Non, car le processus mental est exempt d’erreurs. Il faut se fier à son intuition et oser en même temps mettre sa confiance en soi entre parenthèses. On peut comparer cela à une maison avec un jardin à l’avant et à l’arrière. Le jardin de devant est parfaitement entretenu, mais c’est dans le jardin de derrière que les choses se passent, c’est là où se trouve tout notre fourbi et où, protégés des regards indiscrets, nous expérimentons et créons du neuf. Quand une idée ne vient pas tout de suite, il ne faut pas hésiter à prendre le temps nécessaire pour tâtonner, se tromper et recommencer. Il faut encourager un certain degré d’incertitude ; c’est même crucial pour la créativité.

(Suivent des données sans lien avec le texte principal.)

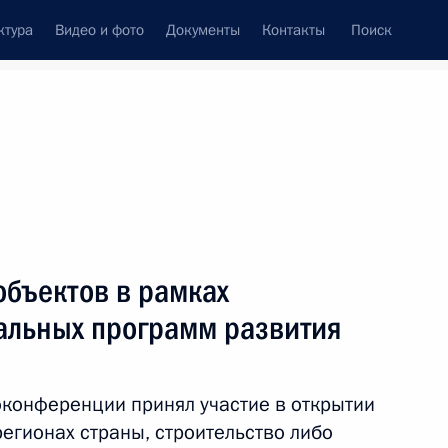
ктура
Видео и фото
Документы
Контакты
Поиск
венный Совет
Совет Безопасности
Комиссии и советы
леграммы
Сведения о Президенте
декабрь, 2022
Встречи с представителями сообществ
объектов в рамках
Пресс-конференции
альных программ развития
Интервью
Статьи
конференции принял участие в открытии
егионах страны, строительство либо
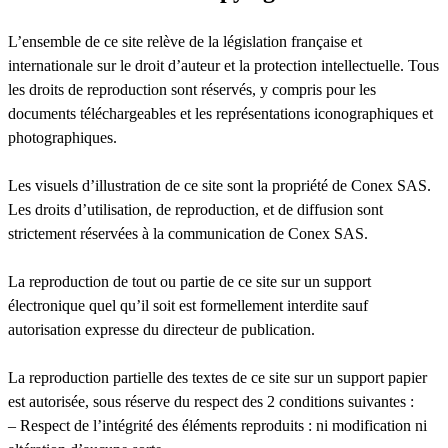
L’ensemble de ce site relève de la législation française et
internationale sur le droit d’auteur et la protection intellectuelle. Tous
les droits de reproduction sont réservés, y compris pour les
documents téléchargeables et les représentations iconographiques et
photographiques.
Les visuels d’illustration de ce site sont la propriété de Conex SAS.
Les droits d’utilisation, de reproduction, et de diffusion sont
strictement réservées à la communication de Conex SAS.
La reproduction de tout ou partie de ce site sur un support
électronique quel qu’il soit est formellement interdite sauf
autorisation expresse du directeur de publication.
La reproduction partielle des textes de ce site sur un support papier
est autorisée, sous réserve du respect des 2 conditions suivantes :
– Respect de l’intégrité des éléments reproduits : ni modification ni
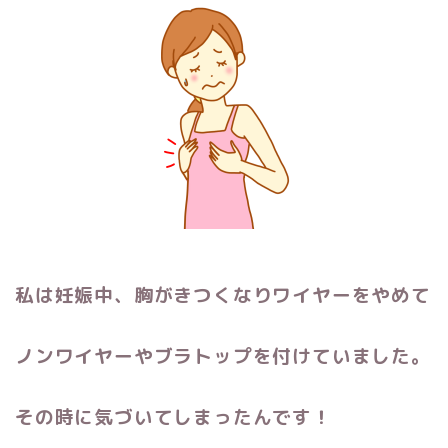
私は妊娠中、胸がきつくなりワイヤーをやめて
ノンワイヤーやブラトップを付けていました。
その時に気づいてしまったんです！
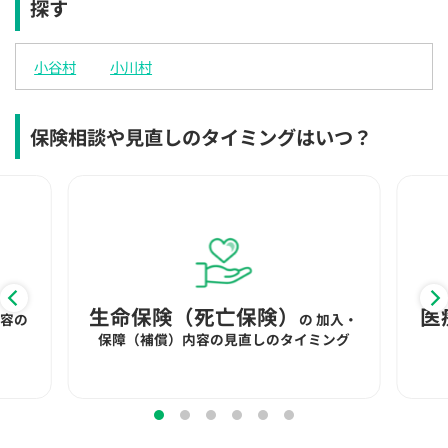
探す
×
×
×
◯
◯
◯
◯
12:30
12:30
12:30
12:30
12:30
12:30
12:30
小谷村
小川村
×
◯
◯
◯
◯
◯
◯
13:00
13:00
13:00
13:00
13:00
13:00
13:00
保険相談や見直しのタイミングはいつ？
×
◯
◯
◯
◯
◯
◯
13:30
13:30
13:30
13:30
13:30
13:30
13:30
◯
◯
◯
◯
◯
◯
14:00
14:00
14:00
14:00
14:00
14:00
14:00
◯
◯
◯
◯
◯
◯
生命保険（死亡保険）
医
内容の
の
加入・
14:30
14:30
14:30
14:30
14:30
14:30
14:30
保障（補償）内容の見直しのタイミング
◯
◯
◯
◯
◯
◯
◯
15:00
15:00
15:00
15:00
15:00
15:00
15:00
◯
◯
◯
◯
◯
◯
◯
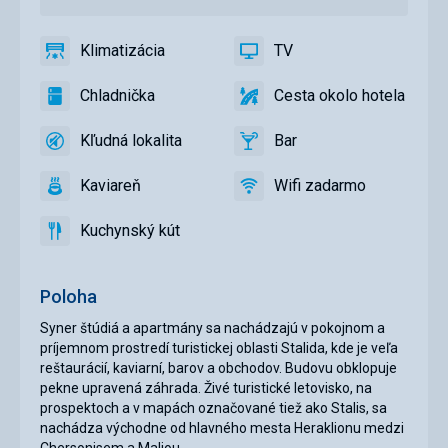
Klimatizácia
TV
áno
Klimatizácia
áno
TV
Chladnička
Cesta okolo hotela
áno
Chladnička
áno
Cesta
okolo
Kľudná lokalita
Bar
hotela
áno
Kľudná
áno
Bar
lokalita
Kaviareň
Wifi zadarmo
áno
Kaviareň
áno
Wifi
zadarmo
Kuchynský kút
áno
Kuchynský
kút
Poloha
Syner štúdiá a apartmány sa nachádzajú v pokojnom a
príjemnom prostredí turistickej oblasti Stalida, kde je veľa
reštaurácií, kaviarní, barov a obchodov. Budovu obklopuje
pekne upravená záhrada. Živé turistické letovisko, na
prospektoch a v mapách označované tiež ako Stalis, sa
nachádza východne od hlavného mesta Heraklionu medzi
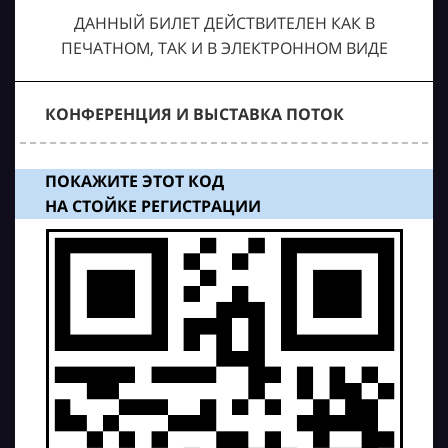
ДАННЫЙ БИЛЕТ ДЕЙСТВИТЕЛЕН КАК В
ПЕЧАТНОМ, ТАК И В ЭЛЕКТРОННОМ ВИДЕ
КОНФЕРЕНЦИЯ И ВЫСТАВКА ПОТОК
ПОКАЖИТЕ ЭТОТ КОД
НА СТОЙКЕ РЕГИСТРАЦИИ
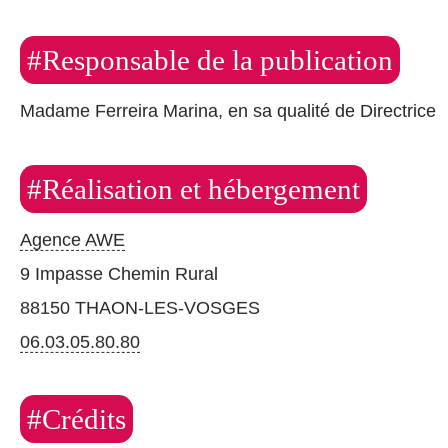
#Responsable de la publication
Madame Ferreira Marina, en sa qualité de Directrice
#Réalisation et hébergement
Agence AWE
9 Impasse Chemin Rural
88150 THAON‑LES‑VOSGES
06.03.05.80.80
#Crédits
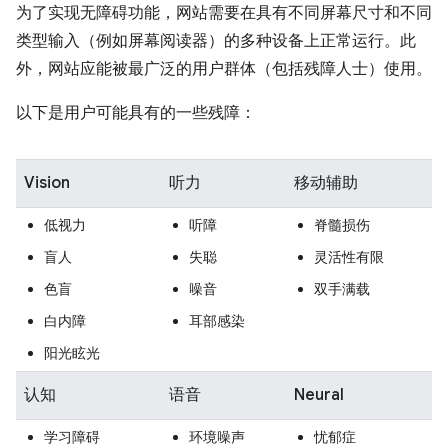
为了实现无障碍功能，网站需要在具有不同屏幕尺寸和不同
类型输入（例如屏幕阅读器）的多种设备上正常运行。此
外，网站应能被最广泛的用户群体（包括残障人士）使用。
以下是用户可能具有的一些残障：
Vision
听力
移动辅助
低视力
听障
脊髓损伤
盲人
失聪
灵活性有限
色盲
噪音
双手满载
白内障
耳部感染
阳光眩光
认知
语音
Neural
学习障碍
环境噪声
忧郁症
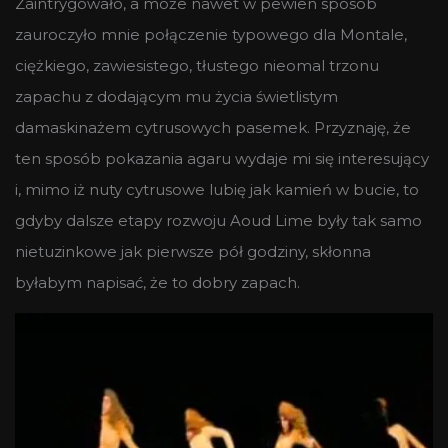
Zaintrygowało, a może nawet w pewien sposób
zauroczyło mnie połączenie typowego dla Montale,
ciężkiego, zawiesistego, tłustego nieomal trzonu
zapachu z dodającym mu życia świetlistym
damaskinażem cytrusowych pasemek. Przyznaję, że
ten sposób pokazania agaru wydaje mi się interesujący
i, mimo iż nuty cytrusowe lubię jak kamień w bucie, to
gdyby dalsze etapy rozwoju Aoud Lime były tak samo
nietuzinkowe jak pierwsze pół godziny, skłonna
byłabym napisać, że to dobry zapach.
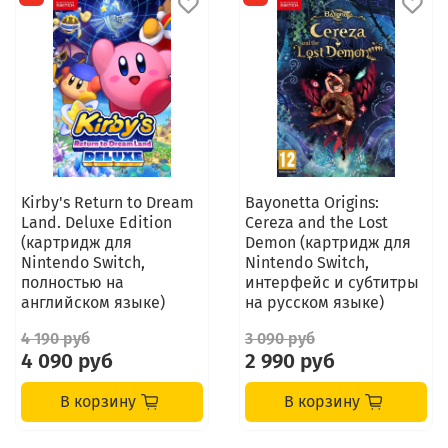
Kirby's Return to Dream
Bayonetta Origins:
Land. Deluxe Edition
Cereza and the Lost
(картридж для
Demon (картридж для
Nintendo Switch,
Nintendo Switch,
полностью на
интерфейс и субтитры
английском языке)
на русском языке)
4 190 руб
3 090 руб
4 090 руб
2 990 руб
В корзину
В корзину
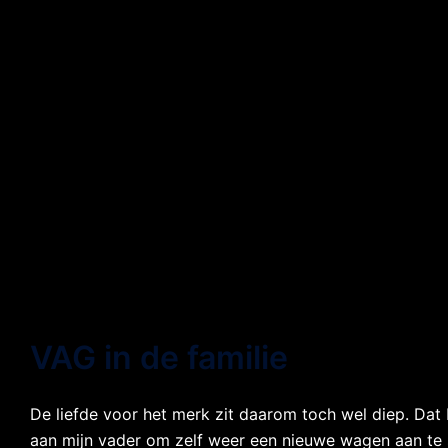
VAG in de familie
De liefde voor het merk zit daarom toch wel diep. Dat b
aan mijn vader om zelf weer een nieuwe wagen aan te 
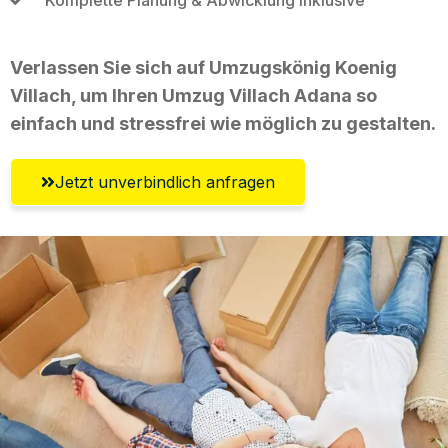
Verlassen Sie sich auf Umzugskönig Koenig
Villach, um Ihren Umzug Villach Adana so
einfach und stressfrei wie möglich zu gestalten.
Jetzt unverbindlich anfragen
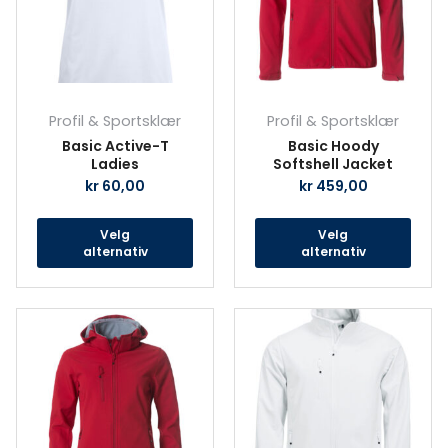
Alternativene
Alte
kan
kan
velges
velg
på
på
produktsiden
prod
Profil & Sportsklær
Profil & Sportsklær
Basic Active-T
Basic Hoody
Ladies
Softshell Jacket
kr
60,00
kr
459,00
Velg
Velg
alternativ
alternativ
Dette
Det
produktet
prod
har
har
flere
fler
varianter.
vari
Alternativene
Alte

Pourriez-vous citer un échec de ce genre dans l’histoire de votre agence ?

Je pense au travail accompli pour l’hôtel-budget Hans Brinker à Amsterdam. Cet établissement recevait de nombreuses plaintes de clients et nous avons utilisé tous ses inconvénients pour faire une sorte d’anti-publicité en partant de l’idée que la sincérité était le seul luxe que cet hôtel pouvait offrir. A première vue, cette campagne semble être un bide total, mais elle a fait mouche : le nombre de clients est passé de 60.000 à 160.000.

Vous êtes également commissaire d’expositions et photographe… Cette philosophie de l’échec s’applique-t-elle aussi aux artistes ?

Tout artiste part nécessairement d’une réalité imparfaite pour obtenir la tension ou la friction recherchée. La différence avec la publicité réside dans le fait qu’un artiste travaille de façon entièrement autonome, tandis qu’un créatif doit tenir compte de facteurs commerciaux et livrer de la créativité sur commande. C’est la raison pour laquelle la publicité n’est pas un art, mais les deux domaines peuvent apprendre l’un de l’autre.

Quelles sont vos sources d’inspiration ?

En tant que publicitaire, j’apprécie les artistes qui adoptent une démarche conceptuelle, tel que Hans-Peter Feldmann. En 2010, il a remporté le prix Hugo Boss, qui lui a valu un montant de 100.000 dollars et une exposition solo au Guggenheim. Il a alors imaginé une installation se composant de... 100.000 billets de 1 dollar. C’était son exposition. Je suis séduit par les idées de ce genre. Je pense d’ailleurs que la force des idées est plus grande que jamais, à notre époque survoltée où tout le monde se spécialise dans un domaine bien particulier.

Ce soir aura lieu la remise du trophée "Failed It!" en guise de clin d’œil. Quel regard portez-vous sur les prix publicitaires ?

Jadis, notre agence s’est battue pour remporter ses premiers prix, mais aujourd’hui force est de constater que seule l’industrie de la coiffure se décerne plus de prix à soi-même que le secteur publicitaire. Il y a beaucoup trop de prix. Le secteur ferait mieux de cultiver l’autodérision et de se prendre moins au sérieux. Notre agence a cessé depuis quelques années de participer aux Cannes Lions, par exemple, pour faire un autre usage de cet argent, notamment pour élargir nos horizons.

Votre agence jouit d’une solide réputation, et vous avez à votre palmarès plusieurs livres et expos à succès. Quelles sont vos ambitions aujourd’hui ?

Je veux continuer à travailler de façon autonome pour des clients qui me laissent une marge de liberté suffisante. Bien sûr, il faut mériter cette confiance et s’efforcer sans cesse de faire mieux. Au cours de toutes ces années, nous avons appris à gérer efficacement la pression et les délais. Je rentre donc encore chaque soir chez moi en sifflotant. Tant que c’est le cas, j’ai envie de continuer.